|Name||Lime Academy Hornbeam|
|Ofsted Inspection Rating||Good|
|Inspection Date||20 June 2018|
|Address||Folly Lane, Walthamstow, London, E17 5NT|
|Number of Pupils||263 (68% boys 32% girls)|
|Academy Sponsor||Lime Trust|
|Local Authority||Waltham Forest|
|Percentage Free School Meals||34.2%|
|Percentage English is Not First Language||38.8%|
|Pupils with SEN Support||0%|
|Catchment Area Information Available||No|
|Last Distance Offered Information Available||No|
Information about this school
The academy was formed when William Morris School and Brookfield House School joined together as the Hornbeam Academy Special Academy in 2015. The academy admits children from the age of two upwards. At the time of the inspection, there were no children aged two on roll. A high proportion of pupils stay on into the Academy sixth form where they may stay until they are 19. Each campus has its own principal and management team which is responsible to the chief executive officer (CEO) of the Hornbeam Academy Trust. The academy is responsible for managing the Hospital and Home Teaching Service attached to Whipps Cross Hospital. The head of the service is also responsible to the CEO of the trust. The academy caters for pupils who have a wide range of needs, including physical, behavioural, social, emotional and mental health needs, autistic spectrum disorders and profound, multiple and complex medical and learning needs. All pupils who attend the two main campuses at Hornbeam have an education, health and care plan. The proportion of pupils who are entitled to free school meals is well above the national average, as is the proportion of pupils who speak English as an additional language.
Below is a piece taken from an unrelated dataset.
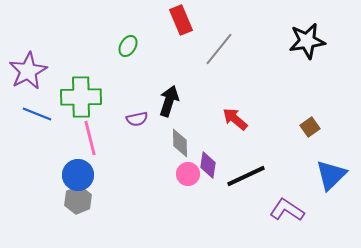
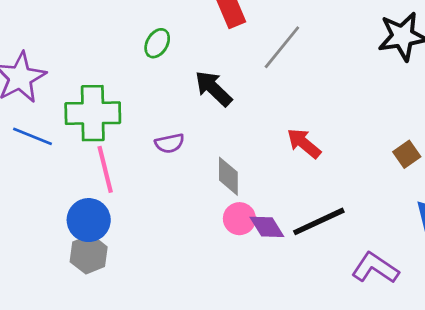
black arrow: (169, 101) -> (213, 88), moved, turned -64
purple diamond: (208, 165) -> (267, 227), moved, turned -40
Summary of key findings for parents and pupils
This is a good school The academy is good and improving. Leaders show a clear and strong sense of purpose. The Hospital and Home Teaching Service is outstanding. It meets pupils’ needs exceptionally well, whether they have a short or long stay in hospital or require home tuition. The academy caters for pupils who have a very wide range of needs and many have profound and multiple disabilities. They make good progress because of the strong focus on meeting their individual needs. The staff help pupils to develop into confident young people, who are as independent as possible and able to make sensible decisions about their future. Teaching is good and teachers plan lessons well to meet the wide range of individual needs. At times, though, the level of challenge is not high enough for the most able pupils. The provision for pupils’ spiritual, moral, social and cultural development is outstanding. Pupils also learn about British values and what it means to be a good citizen. The youngest children get a good start in a warm and supportive environment. The outdoor space is well used but does not always support learning as successfully as it could. The sixth form courses meet students’ needs well. The experience and qualifications they gain enable them to go on to suitable courses. The transitions to the next stage of the pupils’ education or training are very well managed to make sure that pupils can move on confidently and successfully. Pupils enjoy school and have good attitudes to learning. Relationships between staff and pupils are very good and promote good behaviour. Pupils are polite and friendly towards visitors. Pupils are kept safe in the academy and are taught how to keep themselves safe outside, particularly if they are able to use the internet. Most parents are supportive of the academy and appreciate the high quality of care and support it gives their children. Most pupils attend regularly but there are a few who are absent too often. The curriculum has been developed to provide a wider range of courses and qualifications but these have not been in place long enough to show that pupils will make better progress.